§ **課題内容**
以下の記録のうち、語「point」を含む行をすべて特定し、その行を書き写してください。

§ **演習資料**
■ ■ ■ ■ ■ ■ ■
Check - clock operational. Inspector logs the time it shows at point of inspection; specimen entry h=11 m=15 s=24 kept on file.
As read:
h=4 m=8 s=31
■ ■ ■ ■ ■ ■ ■
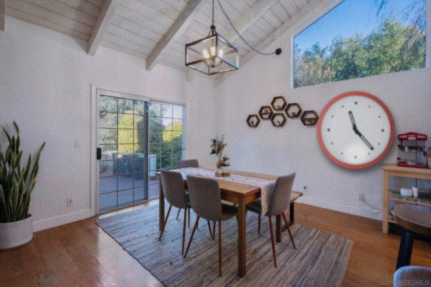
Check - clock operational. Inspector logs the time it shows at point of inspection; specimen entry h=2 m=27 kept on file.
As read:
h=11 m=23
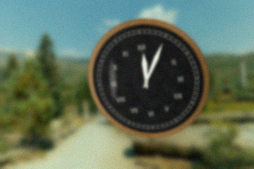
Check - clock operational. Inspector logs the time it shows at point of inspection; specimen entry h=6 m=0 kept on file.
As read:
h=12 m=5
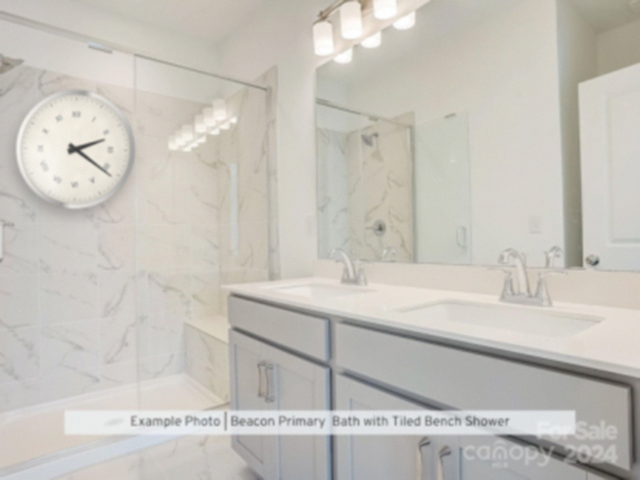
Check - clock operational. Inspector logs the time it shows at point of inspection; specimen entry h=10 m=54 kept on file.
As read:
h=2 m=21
■ ■ ■ ■ ■ ■ ■
§ **解答**
Check - clock operational. Inspector logs the time it shows at point of inspection; specimen entry h=11 m=15 s=24 kept on file.
Check - clock operational. Inspector logs the time it shows at point of inspection; specimen entry h=2 m=27 kept on file.
Check - clock operational. Inspector logs the time it shows at point of inspection; specimen entry h=6 m=0 kept on file.
Check - clock operational. Inspector logs the time it shows at point of inspection; specimen entry h=10 m=54 kept on file.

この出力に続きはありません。